Implementation method: Optimistic locking is generally implemented using the version number mechanism or CAS algorithm.
MVCC (Multiversion Concurrency Control), that is, multi-version concurrency control technology.
The implementation of MVCC in MySQL InnoDB is mainly to improve database concurrency performance and use a better way to handle read-write conflicts, so that even if there are read-write conflicts, no locking can be achieved. Non-blocking concurrent reads.
Atomicity: The transaction is executed as a whole and is included in Either all operations on the database are executed, or none are executed.
Consistency: means that the data will not be destroyed before the transaction starts and after the transaction ends. If account A transfers 10 yuan to account B, regardless of success or failure, A and B The total amount remains unchanged.
Isolation: When multiple transactions access concurrently, the transactions are isolated from each other, that is, one transaction does not affect the running effects of other transactions. In short, it means that there is no conflict between affairs.
Persistence: Indicates that after the transaction is completed, the operational changes made by the transaction to the database will be permanently saved in the database.
Read Uncommitted
Read Committed
Repeatable Read
Serializable
The default transaction isolation level of Mysql is Repeatable Read )
Transactions A and B are executed alternately. Transaction A is interfered by transaction B because transaction A reads uncommitted data of transaction B. This is a dirty read.
Within the scope of a transaction, two identical queries read the same record but return different data. This is a non-repeatable read.
Transaction A queries the result set of a range, and another concurrent transaction B inserts/delete data into this range and commits it silently. Then transaction A queries the same range again, and reads twice. The result set is different, which is phantom reading.
Troubleshooting process:
(1) Use the top command to observe and determine whether it is caused by mysqld or other reasons.
(2) If it is caused by mysqld, show processlist, check the session status, and determine whether there is any resource-consuming SQL running.
(3) Find out the SQL with high consumption and see whether the execution plan is accurate, whether the index is missing, and whether the amount of data is too large.
Processing:
(1) Kill these threads (and observe whether the CPU usage decreases)
(2) Make corresponding adjustments (such as adding indexes, changing sql, change memory parameters)
(3) Rerun these SQLs.
Other situations:
It is also possible that each SQL statement does not consume much resources, but suddenly, a large number of sessions are connected, causing the CPU to surge. In this case, you need to contact the application.
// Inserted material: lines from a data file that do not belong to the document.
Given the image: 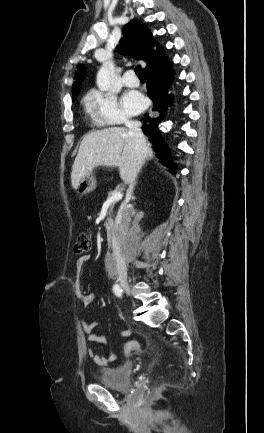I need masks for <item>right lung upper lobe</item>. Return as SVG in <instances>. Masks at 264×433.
Here are the masks:
<instances>
[{
  "mask_svg": "<svg viewBox=\"0 0 264 433\" xmlns=\"http://www.w3.org/2000/svg\"><path fill=\"white\" fill-rule=\"evenodd\" d=\"M123 34L124 37L117 46L118 52L130 54L137 59L146 61L148 65L144 71L168 59L164 54L163 48L157 44L147 26L139 20L133 19L126 24ZM84 76L85 68L84 66H80L75 76L76 81L73 84V98L78 96Z\"/></svg>",
  "mask_w": 264,
  "mask_h": 433,
  "instance_id": "1",
  "label": "right lung upper lobe"
}]
</instances>
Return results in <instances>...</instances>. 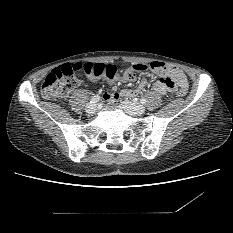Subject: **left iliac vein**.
Listing matches in <instances>:
<instances>
[{"label": "left iliac vein", "instance_id": "left-iliac-vein-1", "mask_svg": "<svg viewBox=\"0 0 233 233\" xmlns=\"http://www.w3.org/2000/svg\"><path fill=\"white\" fill-rule=\"evenodd\" d=\"M121 105L123 106L125 111L130 115H141L146 110L143 105L127 100L121 101Z\"/></svg>", "mask_w": 233, "mask_h": 233}]
</instances>
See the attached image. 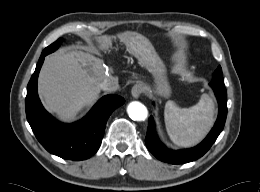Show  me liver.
<instances>
[{"label": "liver", "instance_id": "1", "mask_svg": "<svg viewBox=\"0 0 260 192\" xmlns=\"http://www.w3.org/2000/svg\"><path fill=\"white\" fill-rule=\"evenodd\" d=\"M100 50L107 51L111 36L96 38ZM157 73L155 67L148 70ZM101 59L83 51L64 49L45 58L38 78V91L45 107L62 118L76 115L92 103L100 91V84L108 78Z\"/></svg>", "mask_w": 260, "mask_h": 192}]
</instances>
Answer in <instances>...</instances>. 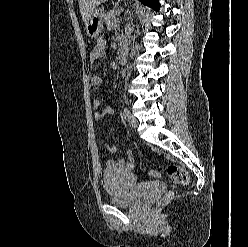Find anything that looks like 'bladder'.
Instances as JSON below:
<instances>
[{
    "label": "bladder",
    "instance_id": "obj_1",
    "mask_svg": "<svg viewBox=\"0 0 248 247\" xmlns=\"http://www.w3.org/2000/svg\"><path fill=\"white\" fill-rule=\"evenodd\" d=\"M103 182L113 205L130 207L141 199V196L137 195L138 183L129 169L120 166L106 169L103 172Z\"/></svg>",
    "mask_w": 248,
    "mask_h": 247
}]
</instances>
Let’s analyze why the number of connections surges, and then make corresponding adjustments, such as limiting the number of connections, etc.
Master-slave replication is divided into five steps: (pictures from the Internet)
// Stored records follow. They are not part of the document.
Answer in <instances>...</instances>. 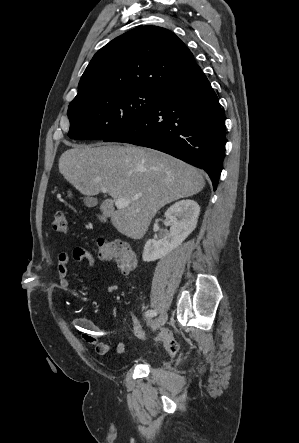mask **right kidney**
<instances>
[{"label":"right kidney","instance_id":"ca27d5eb","mask_svg":"<svg viewBox=\"0 0 299 443\" xmlns=\"http://www.w3.org/2000/svg\"><path fill=\"white\" fill-rule=\"evenodd\" d=\"M200 207L194 200H181L170 206L164 217L170 224V232L160 240L149 239L145 243L142 259L154 261L176 249L196 228Z\"/></svg>","mask_w":299,"mask_h":443}]
</instances>
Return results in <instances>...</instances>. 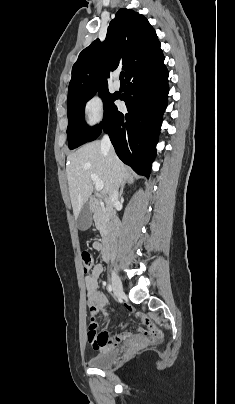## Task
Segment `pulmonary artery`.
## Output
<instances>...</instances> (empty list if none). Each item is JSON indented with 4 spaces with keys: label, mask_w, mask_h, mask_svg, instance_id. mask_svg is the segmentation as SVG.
Returning a JSON list of instances; mask_svg holds the SVG:
<instances>
[{
    "label": "pulmonary artery",
    "mask_w": 235,
    "mask_h": 404,
    "mask_svg": "<svg viewBox=\"0 0 235 404\" xmlns=\"http://www.w3.org/2000/svg\"><path fill=\"white\" fill-rule=\"evenodd\" d=\"M113 87L115 90H119L121 85H120V81L118 80V74L115 73L114 75V82H113Z\"/></svg>",
    "instance_id": "pulmonary-artery-1"
}]
</instances>
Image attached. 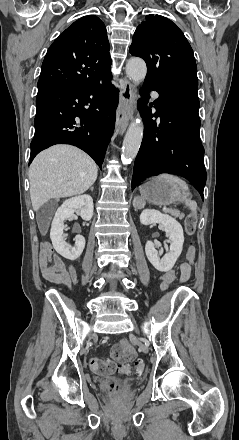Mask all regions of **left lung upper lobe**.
Listing matches in <instances>:
<instances>
[{"mask_svg": "<svg viewBox=\"0 0 239 440\" xmlns=\"http://www.w3.org/2000/svg\"><path fill=\"white\" fill-rule=\"evenodd\" d=\"M129 51L145 60V80L158 85L184 83L198 86L193 50L171 20L161 15H147L137 27Z\"/></svg>", "mask_w": 239, "mask_h": 440, "instance_id": "5c2ea615", "label": "left lung upper lobe"}]
</instances>
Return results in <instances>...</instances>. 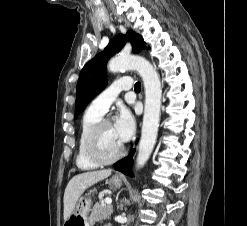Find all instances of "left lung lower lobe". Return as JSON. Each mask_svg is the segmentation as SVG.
Returning a JSON list of instances; mask_svg holds the SVG:
<instances>
[{
  "instance_id": "obj_1",
  "label": "left lung lower lobe",
  "mask_w": 247,
  "mask_h": 226,
  "mask_svg": "<svg viewBox=\"0 0 247 226\" xmlns=\"http://www.w3.org/2000/svg\"><path fill=\"white\" fill-rule=\"evenodd\" d=\"M133 151L132 150L129 154V156L121 159L119 162H117L116 166H115V169L126 174V175H129V176H132V172H131V167H132V164H133V158L131 157L132 154H133Z\"/></svg>"
}]
</instances>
Steps One: The update events (update, insert, delete) of the main library are written to the binlog
Step 2: Initiate a connection from the slave library and connect to the main library.
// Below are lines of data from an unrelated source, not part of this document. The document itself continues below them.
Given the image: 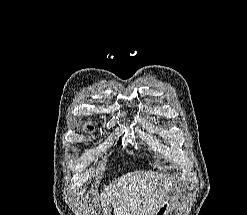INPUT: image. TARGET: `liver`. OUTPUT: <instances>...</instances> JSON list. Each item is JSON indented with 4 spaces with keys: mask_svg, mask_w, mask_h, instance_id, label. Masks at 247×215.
Listing matches in <instances>:
<instances>
[{
    "mask_svg": "<svg viewBox=\"0 0 247 215\" xmlns=\"http://www.w3.org/2000/svg\"><path fill=\"white\" fill-rule=\"evenodd\" d=\"M166 178L167 175L153 171H135L119 177L101 192L104 215H110V205L114 215H153L169 191L171 182H166Z\"/></svg>",
    "mask_w": 247,
    "mask_h": 215,
    "instance_id": "obj_1",
    "label": "liver"
}]
</instances>
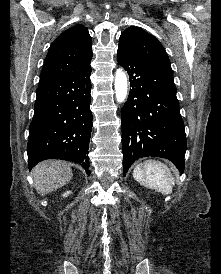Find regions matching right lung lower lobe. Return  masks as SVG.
<instances>
[{
  "label": "right lung lower lobe",
  "mask_w": 221,
  "mask_h": 274,
  "mask_svg": "<svg viewBox=\"0 0 221 274\" xmlns=\"http://www.w3.org/2000/svg\"><path fill=\"white\" fill-rule=\"evenodd\" d=\"M91 67L37 88L27 145L31 170L46 159L79 163L89 175Z\"/></svg>",
  "instance_id": "1"
}]
</instances>
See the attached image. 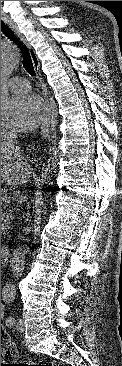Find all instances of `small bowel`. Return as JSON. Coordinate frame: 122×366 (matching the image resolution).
<instances>
[{
  "mask_svg": "<svg viewBox=\"0 0 122 366\" xmlns=\"http://www.w3.org/2000/svg\"><path fill=\"white\" fill-rule=\"evenodd\" d=\"M3 316V305L1 304V318Z\"/></svg>",
  "mask_w": 122,
  "mask_h": 366,
  "instance_id": "1",
  "label": "small bowel"
}]
</instances>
Step 3: At this time, the main library creates a binlog dump thread and sends the contents of the binlog to the slave library.
Step 4: After starting from the slave library, create an I/O thread, read the binlog content passed from the main library and write it to the relay log
Step 5: A SQL thread will also be created to read the content from the relay log, execute the read update event starting from the Exec_Master_Log_Pos position, and write the updated content to the slave db
Cause of master-slave synchronization delay
A server opens N links for clients to connect, so there will be large concurrent update operations, but there is only one thread to read the binlog from the server. When a certain SQL is executed on the slave server If it takes a long time or because a certain SQL needs to lock the table, there will be a large backlog of SQL on the master server and it will not be synchronized to the slave server. This leads to master-slave inconsistency, that is, master-slave delay.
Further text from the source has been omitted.